The data obtained through the experiment show significant improvement in the mechanical properties of the alloy in question. Excellent results were yielded through treatment 2. (quenching in 960 °C for 25 min, tempering in 200 °C 2 × 2 h). The temperature of the process was set lower than the range in which temper embrittlement occurs; thus, it was avoided. According to the graph in [19], Balder presents impact toughness of around 40 J when tempered at 200 °C for 2 × 2 h. An increase in alloy’s ductility through this treatment is attributed to the time-temperature combination of the quenching period. Authors believe it proved more efficient than the manufacturer’s process in mitigating grain size growth, commonly known to decrease impact toughness [45].

Charpy impact test in −29 °C has shown no significant decrease in impact toughness against the room temperature test. It was suspected due to the high Nickel content [5]. Grain refinement may serve as further explanation, as it would be in line with Hall-Petch law regarding DBTT.

As an example of steel alloys rich simultaneously in Nickel and Vanadium, Balder proved to be a promising material to explore and should be studied further. Microstructure examination could provide valuable data regarding the influence of Nickel in the presence of high Vanadium content in steel alloys. As Phosphorus content is relatively high, and Balder shows vulnerability to temper embrittlement in certain conditions, it can help us to better understand this phenomenon. Properties obtained through conventional heat treatments are promising compared with a range of hot-works steels, and authors recommend research into more sophisticated methods, such as cryogenic treatment.

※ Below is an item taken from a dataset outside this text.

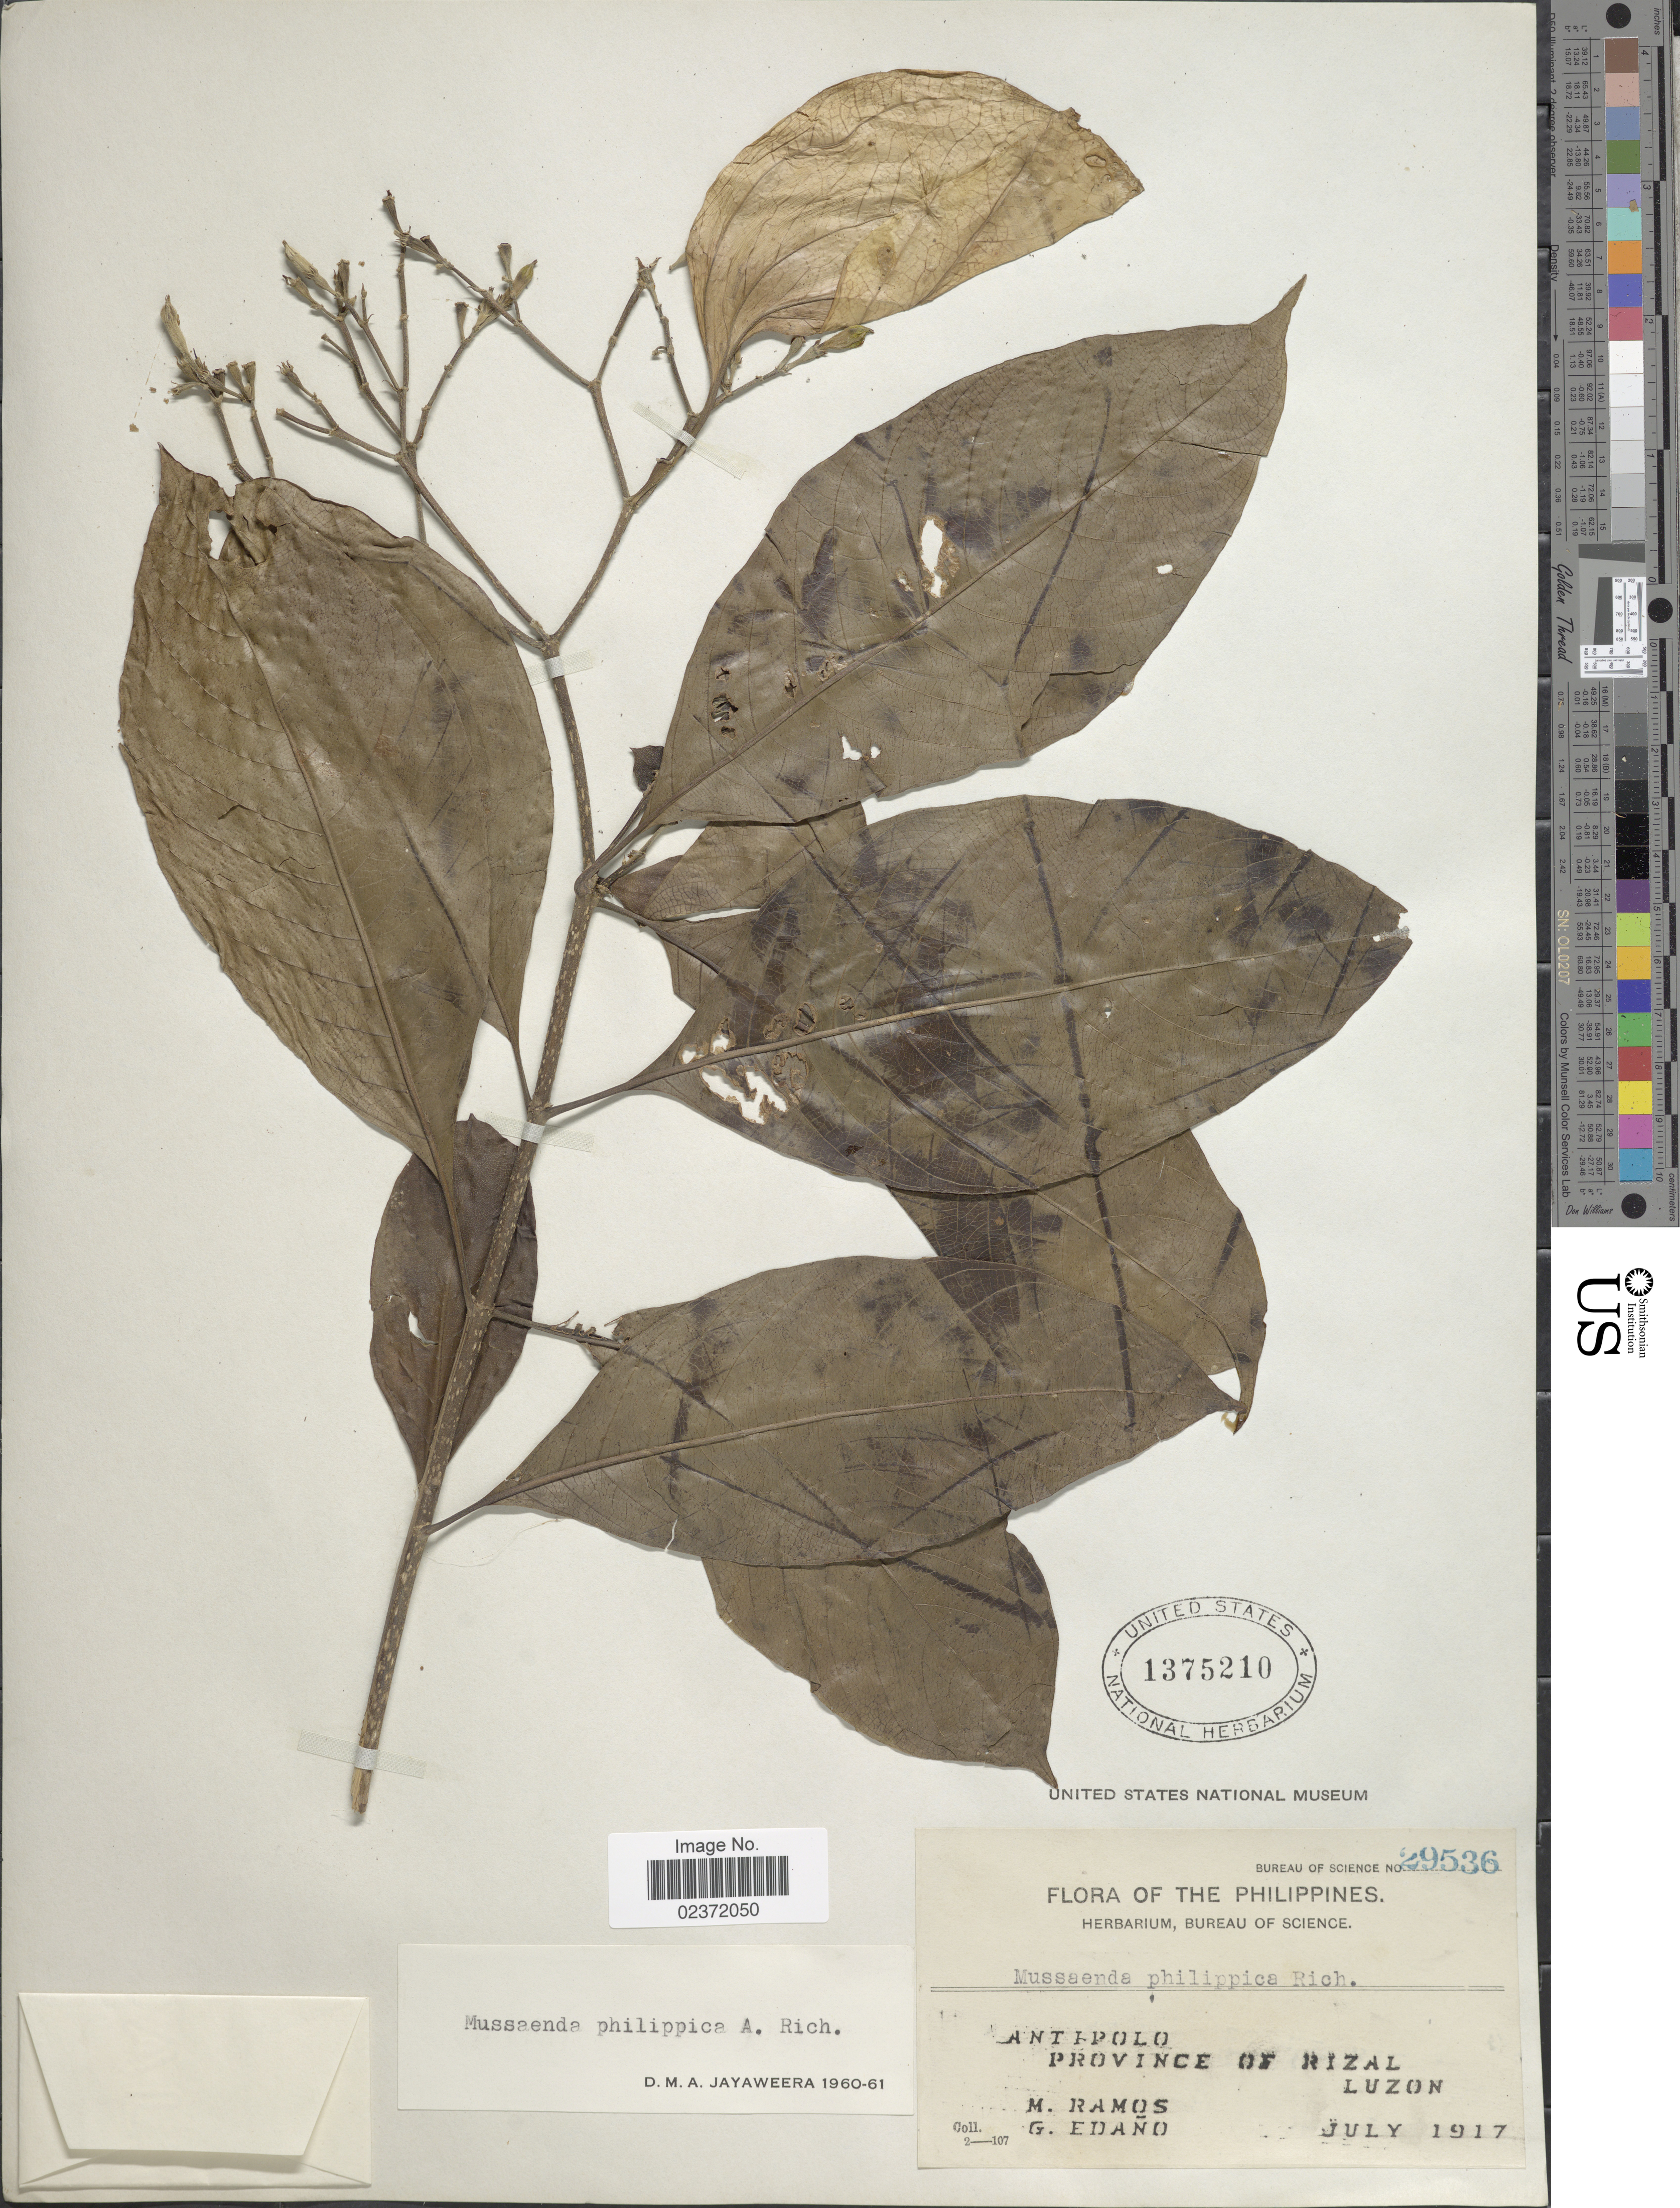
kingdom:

From the manufacturer’s point of view, Balder exhibits properties promising enough to justify more attention to the purification of this alloy.

5. Conclusions

In this paper, Balder, Chromium-Molybdenum-Vanadium-Nickel steel was considered. After its composition and marketed properties were confirmed, it was subjected to four different heat treatments to determine if its impact toughness can be improved with little sacrifice to hardness. Conclusions are as follows:

(1)

Occurrence of temper embrittlement was confirmed, and possible explanations were proposed. Authors suspect it originated in a cooling rate lower than critical, and additionally, non-negligible content of Phosphorus segregating to the grain boundary contributed to that phenomenon. Thus, to avoid it, either purifying an alloy or more thought-through heat treatment should be considered.

(2)

Tests conducted after heat treatment of samples show substantial improvement in mechanical properties of the examined alloy. Mainly, an increase in hardness from 46.4 HRC to 48.4 HRC with impact toughness simultaneously rising three-fold (from 17 J to 57.3 J) was recorded, and a six-fold increase of impact toughness (from 17 J to 135.4 J) was possible with a hardness drop from 46.4 HRC to 33.5 HRC. It proves that striking a satisfying balance between those two properties is indeed possible.

(3)

Ductile-brittle transition was not detected in temperatures as low as −29 °C, making alloy in question a promising material for use in engine applications.

(4)

Secondary hardening was not observed; as-delivered material decreased in hardness when tempered.